Kenya has listed 14 merchandise and service sectors for trade under the African Continental Free Trade (AfCFTA), as it becomes among the first six to pilot the continental pact.
This comes even as countries continue to push to clear pending issues on preferential Rules of Origin on sensitive goods which account for 7% of the tariff lines. The stalemate is on textile and apparel, sugar and sugar products, goods produced in Special Economic Zones (SEZs), edible oils and motor vehicles.
Nevertheless, member states have agreed on 88.7% tariff lines of about 6,000 products, open for trade on preferential terms.
Industrialization, Trade and Enterprise Development CS Betty Maina yesterday said Kenya’s prioritised sectors in merchandise trade include agriculture, livestock and fisheries, manufacturing, handicrafts, mining, oil and gas.
Priority export sectors under services trade are business including professional services, tourism, education, health, financial services, ICT, cultural and sports services; and transport and logistics.

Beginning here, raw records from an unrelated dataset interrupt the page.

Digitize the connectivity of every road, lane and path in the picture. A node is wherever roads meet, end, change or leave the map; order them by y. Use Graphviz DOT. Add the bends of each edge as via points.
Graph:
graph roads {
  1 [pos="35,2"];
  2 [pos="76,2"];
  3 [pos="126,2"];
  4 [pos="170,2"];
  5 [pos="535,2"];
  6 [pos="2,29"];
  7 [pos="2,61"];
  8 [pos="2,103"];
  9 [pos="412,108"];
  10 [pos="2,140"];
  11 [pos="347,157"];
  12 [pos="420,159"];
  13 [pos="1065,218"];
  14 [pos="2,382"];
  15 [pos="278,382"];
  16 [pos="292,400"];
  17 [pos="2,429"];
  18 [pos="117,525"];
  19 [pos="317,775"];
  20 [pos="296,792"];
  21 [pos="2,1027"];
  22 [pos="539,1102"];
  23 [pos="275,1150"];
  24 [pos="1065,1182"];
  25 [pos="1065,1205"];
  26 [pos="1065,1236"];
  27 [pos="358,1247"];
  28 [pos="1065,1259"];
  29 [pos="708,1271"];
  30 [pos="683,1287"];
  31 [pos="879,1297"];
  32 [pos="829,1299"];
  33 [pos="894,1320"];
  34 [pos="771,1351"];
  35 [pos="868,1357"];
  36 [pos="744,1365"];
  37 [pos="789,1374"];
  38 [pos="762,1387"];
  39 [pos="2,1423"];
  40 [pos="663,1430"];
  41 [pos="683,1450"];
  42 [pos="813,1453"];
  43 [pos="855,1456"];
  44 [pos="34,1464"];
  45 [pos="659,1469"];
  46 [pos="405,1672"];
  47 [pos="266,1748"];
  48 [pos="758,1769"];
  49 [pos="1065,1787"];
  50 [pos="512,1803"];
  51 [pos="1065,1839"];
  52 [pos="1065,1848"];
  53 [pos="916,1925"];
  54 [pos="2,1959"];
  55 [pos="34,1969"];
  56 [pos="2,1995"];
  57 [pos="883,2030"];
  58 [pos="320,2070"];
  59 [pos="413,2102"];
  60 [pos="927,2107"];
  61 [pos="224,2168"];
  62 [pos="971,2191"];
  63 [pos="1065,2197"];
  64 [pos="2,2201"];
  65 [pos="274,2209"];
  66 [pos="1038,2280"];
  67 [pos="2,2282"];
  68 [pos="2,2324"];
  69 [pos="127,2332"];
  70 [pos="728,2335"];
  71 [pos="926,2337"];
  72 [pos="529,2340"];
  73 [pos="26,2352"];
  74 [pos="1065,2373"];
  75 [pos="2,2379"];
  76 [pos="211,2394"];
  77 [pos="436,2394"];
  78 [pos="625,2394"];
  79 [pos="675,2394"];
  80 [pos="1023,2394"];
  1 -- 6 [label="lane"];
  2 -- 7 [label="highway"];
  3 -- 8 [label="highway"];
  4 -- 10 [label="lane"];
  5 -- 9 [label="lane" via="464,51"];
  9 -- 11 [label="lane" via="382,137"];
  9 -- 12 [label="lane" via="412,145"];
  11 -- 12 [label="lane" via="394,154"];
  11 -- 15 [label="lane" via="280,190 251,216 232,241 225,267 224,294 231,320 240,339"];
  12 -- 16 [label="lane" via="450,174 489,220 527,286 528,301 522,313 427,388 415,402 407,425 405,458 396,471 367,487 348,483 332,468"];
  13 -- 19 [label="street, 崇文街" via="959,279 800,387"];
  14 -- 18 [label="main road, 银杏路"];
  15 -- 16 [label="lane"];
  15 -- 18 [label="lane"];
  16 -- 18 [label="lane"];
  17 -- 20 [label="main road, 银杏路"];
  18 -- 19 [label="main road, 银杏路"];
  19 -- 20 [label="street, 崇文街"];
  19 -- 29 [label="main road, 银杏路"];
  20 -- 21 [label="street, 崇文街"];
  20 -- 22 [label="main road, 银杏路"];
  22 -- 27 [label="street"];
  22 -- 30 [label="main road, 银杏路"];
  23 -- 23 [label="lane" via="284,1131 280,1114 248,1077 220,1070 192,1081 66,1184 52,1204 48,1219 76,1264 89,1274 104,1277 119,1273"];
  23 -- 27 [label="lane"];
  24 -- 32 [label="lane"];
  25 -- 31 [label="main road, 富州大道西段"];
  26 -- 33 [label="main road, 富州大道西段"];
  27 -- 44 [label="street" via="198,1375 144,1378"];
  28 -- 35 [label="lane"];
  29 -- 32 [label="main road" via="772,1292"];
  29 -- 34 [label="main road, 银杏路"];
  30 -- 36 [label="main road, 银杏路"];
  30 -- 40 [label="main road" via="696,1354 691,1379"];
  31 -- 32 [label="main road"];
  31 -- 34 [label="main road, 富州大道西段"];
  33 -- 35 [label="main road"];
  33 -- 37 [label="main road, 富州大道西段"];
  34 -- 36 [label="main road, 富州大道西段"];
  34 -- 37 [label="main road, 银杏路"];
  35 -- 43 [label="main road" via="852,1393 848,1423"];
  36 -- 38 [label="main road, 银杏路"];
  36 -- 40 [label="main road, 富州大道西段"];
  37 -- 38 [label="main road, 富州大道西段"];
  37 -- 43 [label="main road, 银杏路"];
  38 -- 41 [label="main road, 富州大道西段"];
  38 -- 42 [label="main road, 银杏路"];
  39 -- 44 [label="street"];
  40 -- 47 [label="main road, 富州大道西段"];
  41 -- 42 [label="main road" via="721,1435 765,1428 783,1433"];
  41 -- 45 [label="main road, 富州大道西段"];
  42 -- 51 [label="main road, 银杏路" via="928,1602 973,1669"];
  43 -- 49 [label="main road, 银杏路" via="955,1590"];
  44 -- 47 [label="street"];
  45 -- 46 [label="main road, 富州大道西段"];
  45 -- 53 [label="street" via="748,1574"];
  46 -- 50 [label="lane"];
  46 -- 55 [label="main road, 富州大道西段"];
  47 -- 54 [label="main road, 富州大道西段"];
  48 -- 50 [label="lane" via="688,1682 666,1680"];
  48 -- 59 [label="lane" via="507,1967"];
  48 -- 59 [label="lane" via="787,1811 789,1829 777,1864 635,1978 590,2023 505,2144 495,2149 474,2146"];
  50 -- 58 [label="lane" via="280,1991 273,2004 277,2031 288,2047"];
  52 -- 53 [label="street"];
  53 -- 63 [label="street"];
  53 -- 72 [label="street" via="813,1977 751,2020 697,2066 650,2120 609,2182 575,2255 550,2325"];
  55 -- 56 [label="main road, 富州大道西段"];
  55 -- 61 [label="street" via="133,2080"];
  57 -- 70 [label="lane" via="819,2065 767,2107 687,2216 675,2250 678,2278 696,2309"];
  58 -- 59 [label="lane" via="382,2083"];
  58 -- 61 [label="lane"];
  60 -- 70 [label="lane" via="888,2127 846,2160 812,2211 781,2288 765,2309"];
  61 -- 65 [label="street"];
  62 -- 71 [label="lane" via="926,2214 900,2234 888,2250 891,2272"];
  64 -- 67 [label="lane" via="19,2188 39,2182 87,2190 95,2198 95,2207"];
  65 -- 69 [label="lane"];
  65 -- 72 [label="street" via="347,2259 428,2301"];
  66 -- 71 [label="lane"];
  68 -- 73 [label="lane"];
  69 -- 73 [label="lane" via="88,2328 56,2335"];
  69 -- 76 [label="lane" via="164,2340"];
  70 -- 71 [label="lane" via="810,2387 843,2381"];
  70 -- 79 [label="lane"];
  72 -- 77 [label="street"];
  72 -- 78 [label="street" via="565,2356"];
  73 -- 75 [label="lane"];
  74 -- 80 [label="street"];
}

Kenya and Ghana were the first countries to ratify the AfCFTA and to deposit instruments of ratification with the AU Commission, after the agreement was adopted by the AU Extra-Ordinary Summit on March 21, 2018 in Kigali, Rwanda.
Despite the launch of the commencement of trade in January 2021, commercially meaningful trade was yet to commence.
To date, 54 African Union (AU) member states have signed the AfCFTA agreement with 49 having ratified it, making them eligible to trade.
However, only six countries– Ghana, Cameroon, Egypt, Rwanda, Tanzania and Kenya are leading the pact in the pilot phase, with volumes expected to move as early as October.